**WHAT THE TASK ASKS:** Return every line below in which "wrist" appears.

**PROVIDED DATA:**
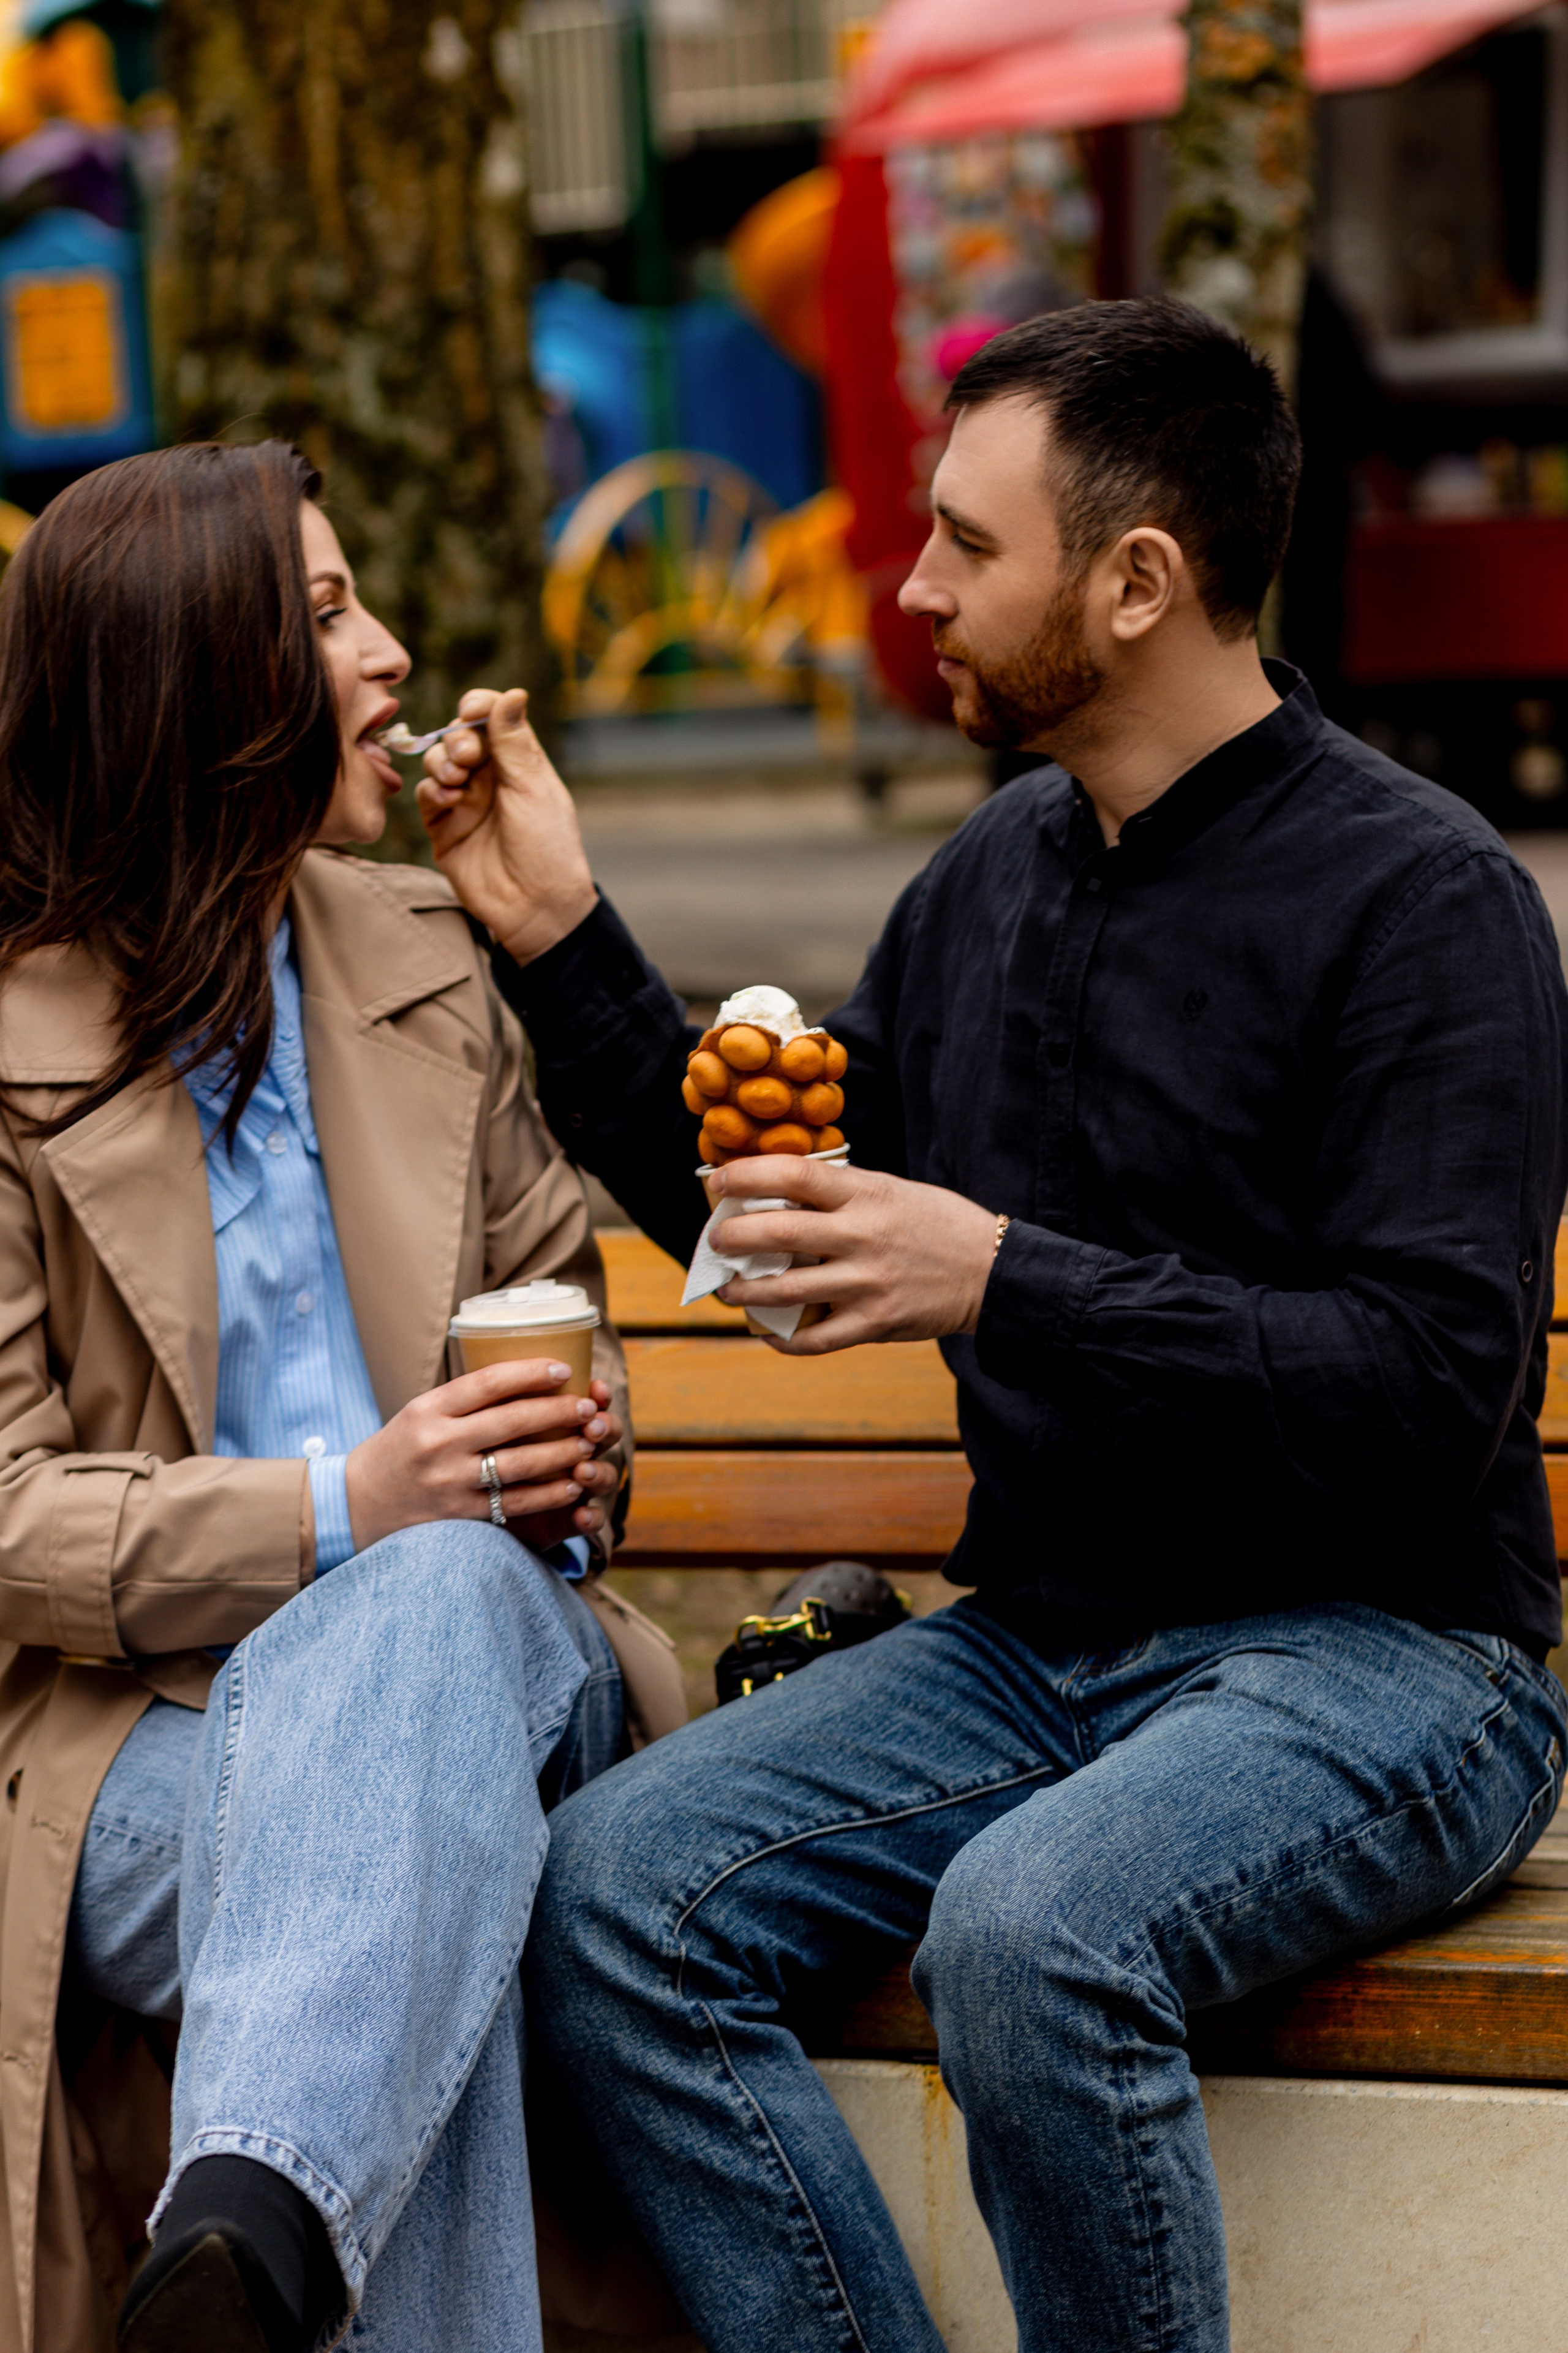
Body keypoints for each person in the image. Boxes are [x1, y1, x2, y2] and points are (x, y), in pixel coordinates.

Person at [418, 294, 1568, 2353]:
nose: (912, 587)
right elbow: (764, 1211)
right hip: (1042, 1645)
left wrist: (1000, 1274)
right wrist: (557, 932)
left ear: (1138, 582)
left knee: (1031, 1932)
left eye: (965, 540)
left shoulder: (1425, 901)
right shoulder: (991, 878)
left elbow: (1423, 1388)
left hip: (1392, 1654)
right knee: (606, 1902)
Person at [0, 440, 682, 2353]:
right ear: (190, 684)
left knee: (438, 1623)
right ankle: (272, 2231)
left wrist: (576, 1449)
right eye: (323, 616)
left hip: (511, 1664)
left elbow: (570, 1314)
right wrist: (340, 1508)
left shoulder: (427, 948)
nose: (389, 653)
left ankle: (254, 2209)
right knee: (404, 1885)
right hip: (138, 1737)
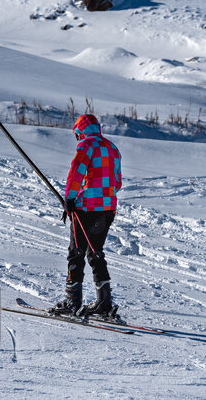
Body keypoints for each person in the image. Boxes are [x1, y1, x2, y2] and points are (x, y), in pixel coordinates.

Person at [51, 114, 122, 317]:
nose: (77, 138)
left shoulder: (86, 147)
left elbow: (76, 174)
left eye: (76, 134)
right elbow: (117, 182)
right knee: (96, 251)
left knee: (77, 252)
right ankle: (104, 302)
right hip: (108, 208)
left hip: (86, 209)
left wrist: (70, 199)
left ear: (80, 131)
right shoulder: (112, 148)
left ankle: (72, 301)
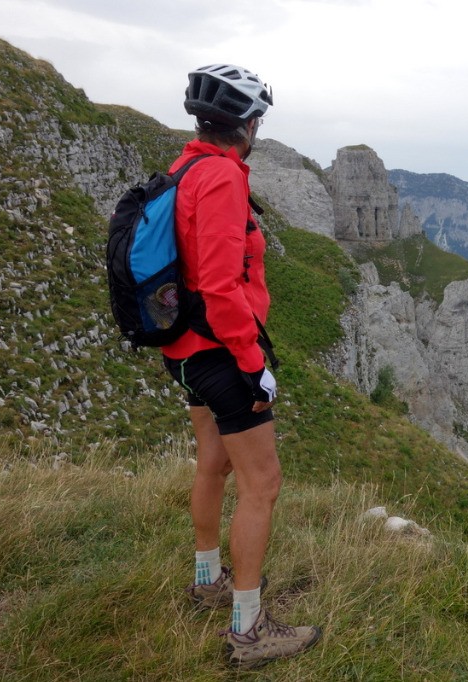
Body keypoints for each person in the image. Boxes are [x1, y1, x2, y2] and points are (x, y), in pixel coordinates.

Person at [161, 63, 321, 669]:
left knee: (213, 464)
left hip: (184, 350)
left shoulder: (184, 169)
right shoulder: (224, 179)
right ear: (247, 124)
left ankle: (208, 580)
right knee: (264, 483)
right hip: (221, 351)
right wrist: (254, 365)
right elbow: (225, 287)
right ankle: (249, 630)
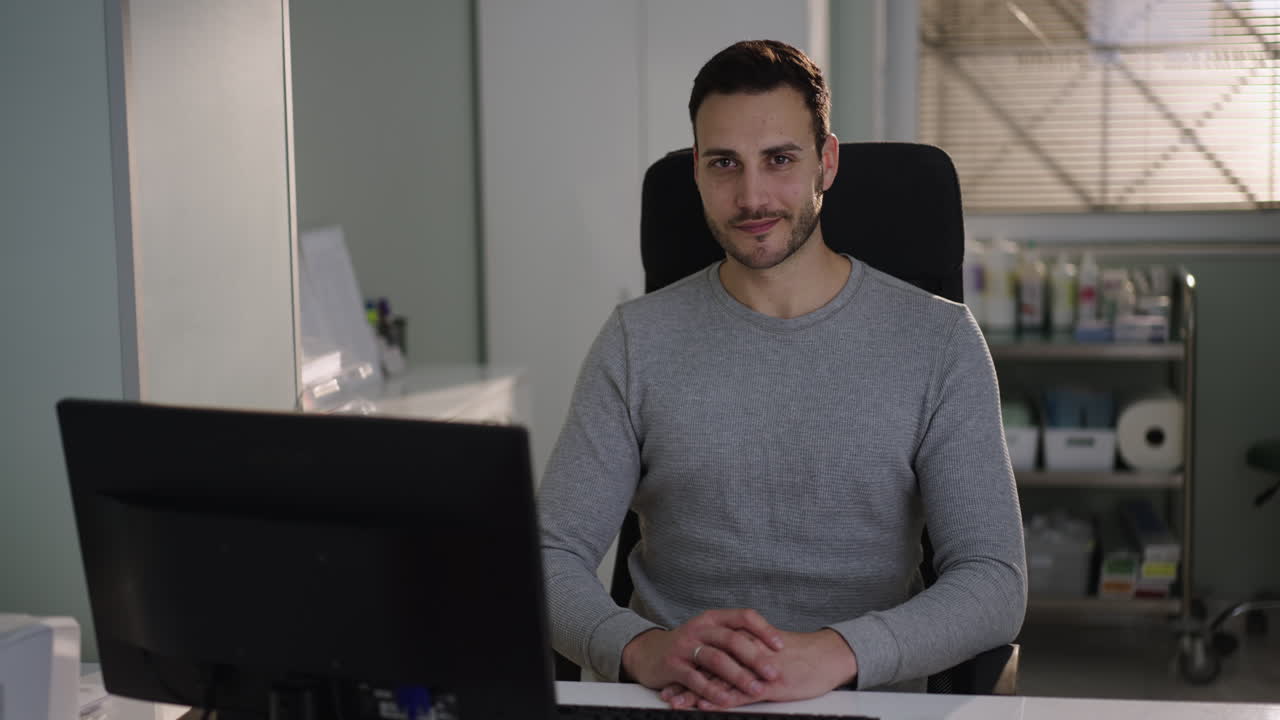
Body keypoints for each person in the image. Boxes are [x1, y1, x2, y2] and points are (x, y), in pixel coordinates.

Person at [538, 39, 1026, 710]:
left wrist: (833, 654)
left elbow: (995, 581)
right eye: (723, 164)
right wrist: (641, 647)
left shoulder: (938, 342)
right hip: (673, 697)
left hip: (861, 697)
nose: (751, 195)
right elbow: (545, 556)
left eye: (780, 159)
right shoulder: (635, 341)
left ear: (826, 162)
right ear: (698, 175)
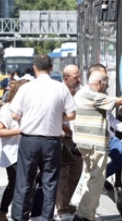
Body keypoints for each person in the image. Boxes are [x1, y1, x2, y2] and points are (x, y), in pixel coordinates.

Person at [10, 54, 76, 221]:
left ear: (34, 68)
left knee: (24, 183)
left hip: (29, 140)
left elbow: (14, 114)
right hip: (51, 141)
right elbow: (71, 114)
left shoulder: (26, 88)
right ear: (51, 68)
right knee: (50, 183)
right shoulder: (61, 88)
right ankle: (47, 218)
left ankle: (20, 218)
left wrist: (29, 116)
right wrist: (56, 117)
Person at [72, 71, 122, 221]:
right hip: (95, 145)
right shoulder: (93, 95)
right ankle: (84, 215)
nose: (107, 86)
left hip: (86, 144)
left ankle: (85, 211)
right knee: (96, 180)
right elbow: (119, 101)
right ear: (100, 83)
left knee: (89, 178)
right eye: (106, 83)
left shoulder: (82, 94)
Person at [87, 64, 122, 192]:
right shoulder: (87, 94)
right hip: (94, 137)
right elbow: (119, 101)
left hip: (108, 136)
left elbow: (110, 118)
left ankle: (101, 179)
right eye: (103, 76)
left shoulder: (105, 93)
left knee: (121, 154)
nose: (106, 78)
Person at [0, 79, 29, 221]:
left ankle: (23, 213)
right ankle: (3, 211)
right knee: (15, 183)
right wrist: (20, 131)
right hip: (12, 153)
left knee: (28, 184)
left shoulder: (31, 108)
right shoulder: (7, 108)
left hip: (29, 152)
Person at [55, 64, 84, 221]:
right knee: (63, 176)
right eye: (75, 77)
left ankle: (72, 207)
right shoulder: (59, 93)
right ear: (66, 79)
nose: (79, 79)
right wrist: (73, 132)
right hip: (64, 139)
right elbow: (56, 118)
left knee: (76, 174)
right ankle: (63, 210)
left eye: (79, 76)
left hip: (79, 141)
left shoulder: (82, 92)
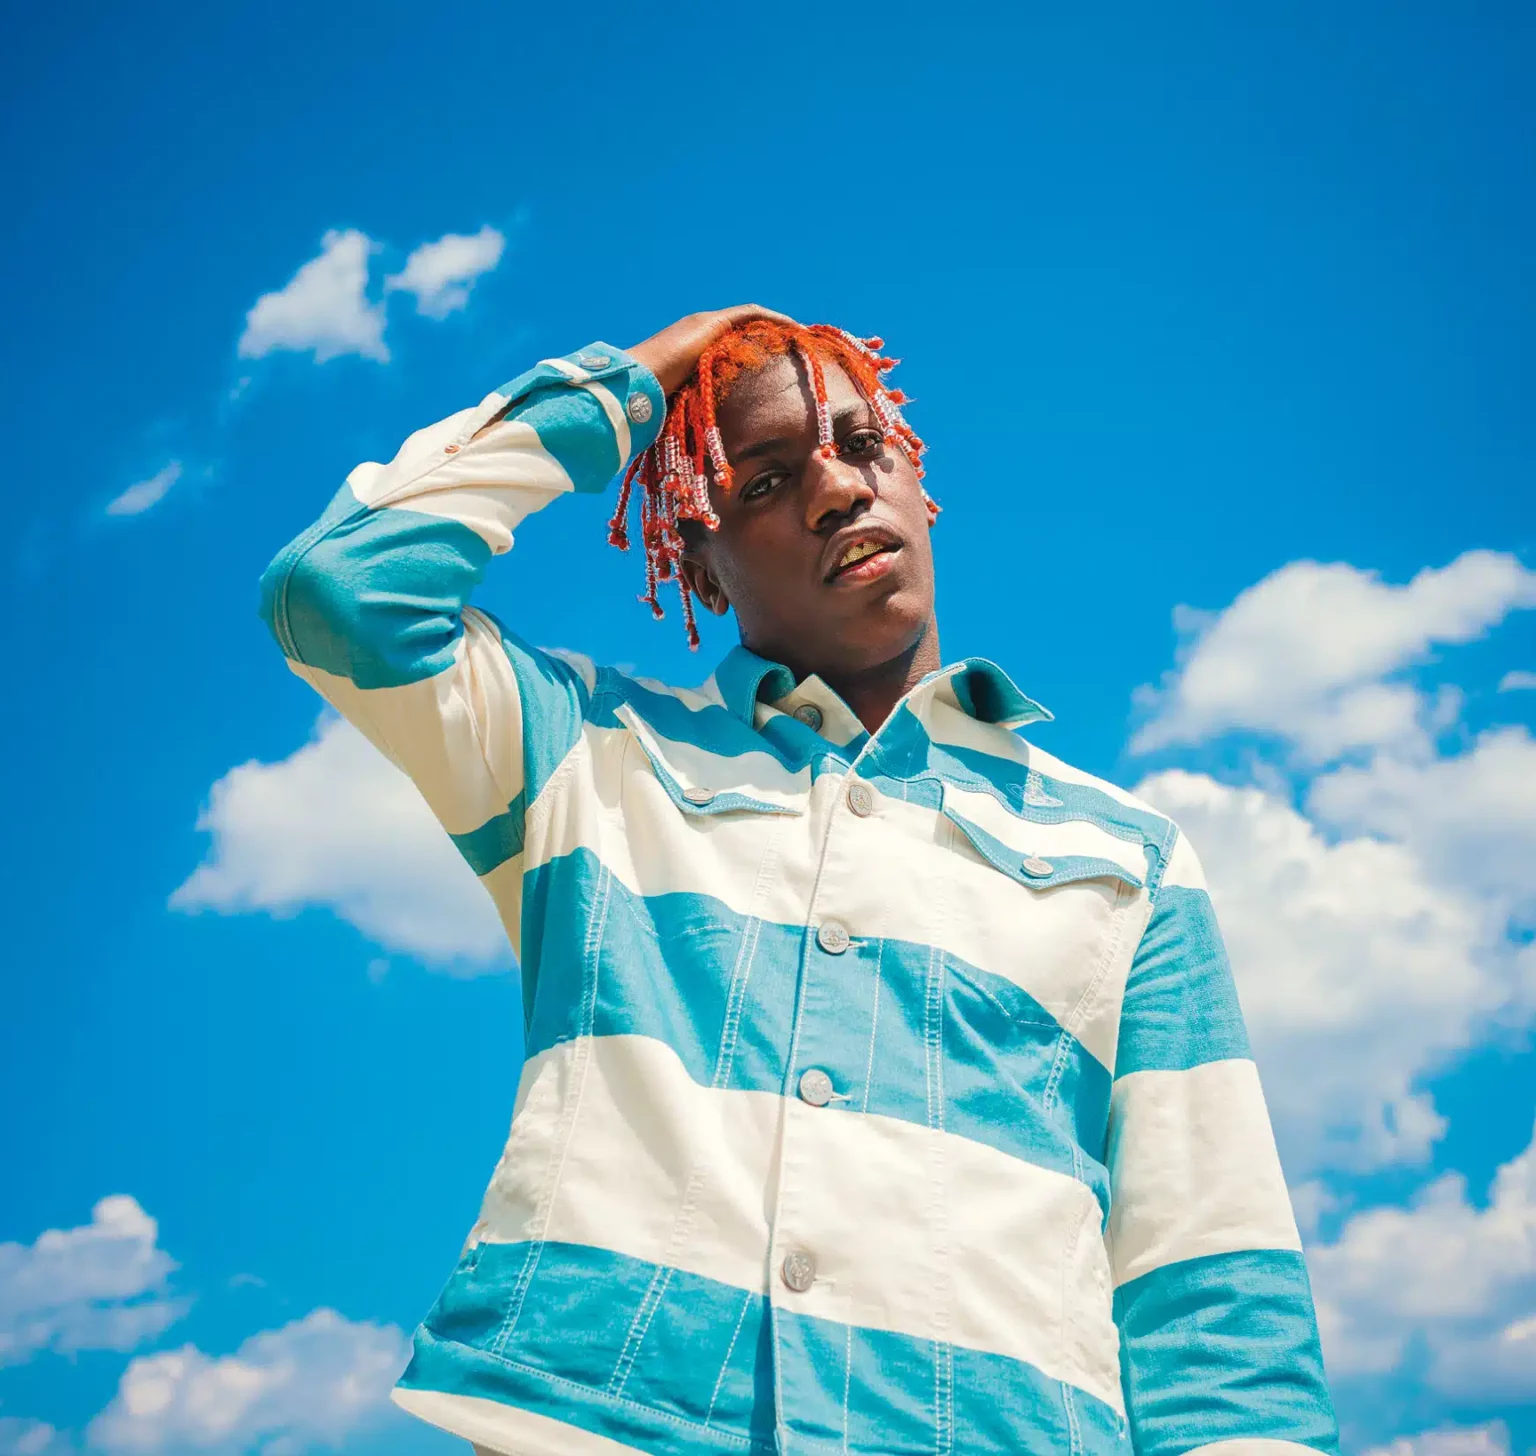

**RESPONSE AREA:**
left wrist: (1000, 1274)
right wrist: (557, 932)
left wrist: (576, 1449)
right wrist: (340, 1508)
left wrist: (70, 199)
right wrist: (254, 365)
left wrist: (833, 654)
right wrist: (641, 647)
left wrist: (29, 116)
right wrist: (56, 117)
right wrist: (20, 131)
right wrist: (73, 132)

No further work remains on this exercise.